» **Data in this exercise**:
###
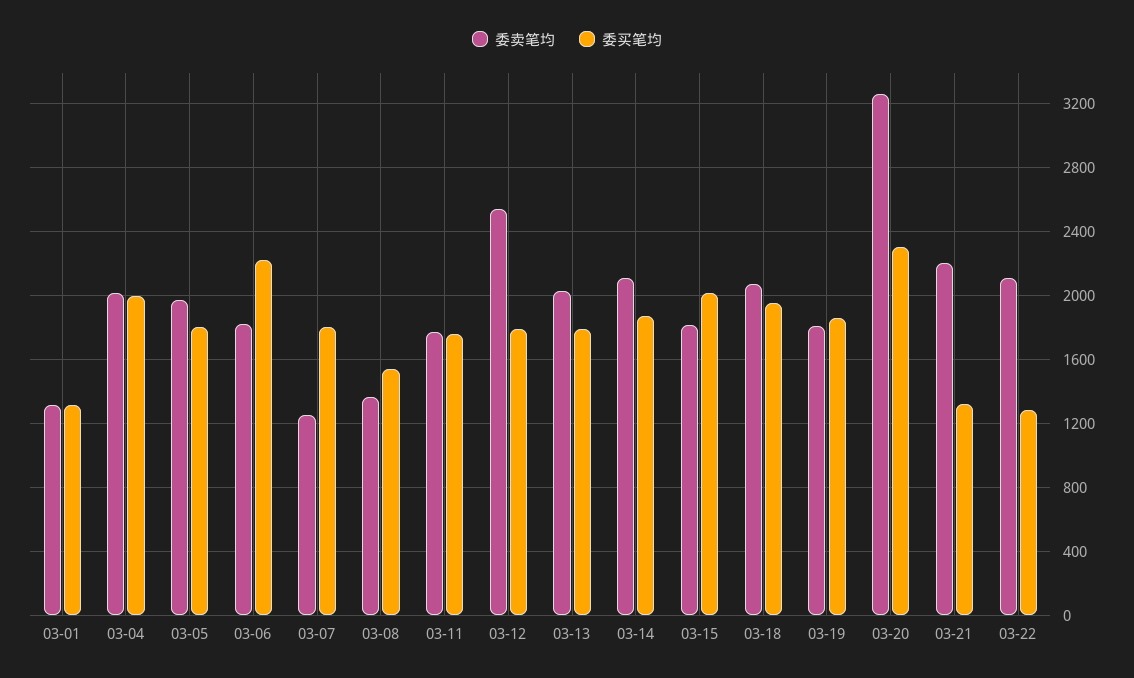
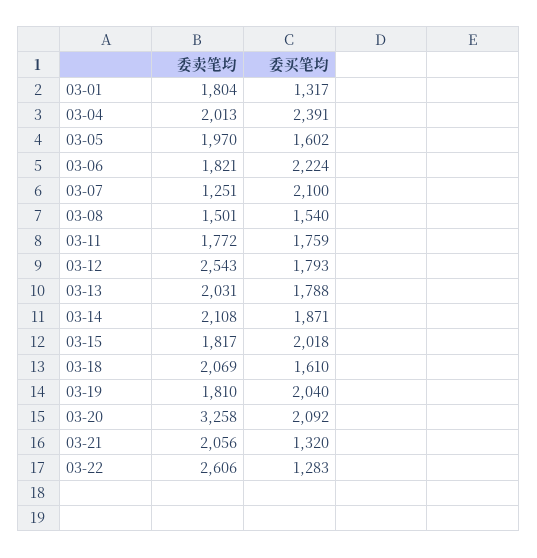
  {
    "委卖笔均": {
-     "03-01": 1300,
+     "03-01": 1804,
      "03-04": 2013,
      "03-05": 1970,
      "03-06": 1821,
      "03-07": 1251,
-     "03-08": 1350,
+     "03-08": 1501,
      "03-11": 1772,
      "03-12": 2543,
      "03-13": 2031,
      "03-14": 2108,
      "03-15": 1817,
      "03-18": 2069,
      "03-19": 1810,
      "03-20": 3258,
-     "03-21": 2200,
+     "03-21": 2056,
-     "03-22": 2100
+     "03-22": 2606
    },
    "委买笔均": {
      "03-01": 1317,
-     "03-04": 2000,
+     "03-04": 2391,
-     "03-05": 1800,
+     "03-05": 1602,
      "03-06": 2224,
-     "03-07": 1800,
+     "03-07": 2100,
      "03-08": 1540,
      "03-11": 1759,
      "03-12": 1793,
      "03-13": 1788,
      "03-14": 1871,
      "03-15": 2018,
-     "03-18": 1950,
+     "03-18": 1610,
-     "03-19": 1850,
+     "03-19": 2040,
-     "03-20": 2300,
+     "03-20": 2092,
      "03-21": 1320,
      "03-22": 1283
    }
  }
###
» **Work item**:
Reproduce the entries above without change, omitting all pictures.

» **Answer for the task**:
  {
    "委卖笔均": {
-     "03-01": 1300,
+     "03-01": 1804,
      "03-04": 2013,
      "03-05": 1970,
      "03-06": 1821,
      "03-07": 1251,
-     "03-08": 1350,
+     "03-08": 1501,
      "03-11": 1772,
      "03-12": 2543,
      "03-13": 2031,
      "03-14": 2108,
      "03-15": 1817,
      "03-18": 2069,
      "03-19": 1810,
      "03-20": 3258,
-     "03-21": 2200,
+     "03-21": 2056,
-     "03-22": 2100
+     "03-22": 2606
    },
    "委买笔均": {
      "03-01": 1317,
-     "03-04": 2000,
+     "03-04": 2391,
-     "03-05": 1800,
+     "03-05": 1602,
      "03-06": 2224,
-     "03-07": 1800,
+     "03-07": 2100,
      "03-08": 1540,
      "03-11": 1759,
      "03-12": 1793,
      "03-13": 1788,
      "03-14": 1871,
      "03-15": 2018,
-     "03-18": 1950,
+     "03-18": 1610,
-     "03-19": 1850,
+     "03-19": 2040,
-     "03-20": 2300,
+     "03-20": 2092,
      "03-21": 1320,
      "03-22": 1283
    }
  }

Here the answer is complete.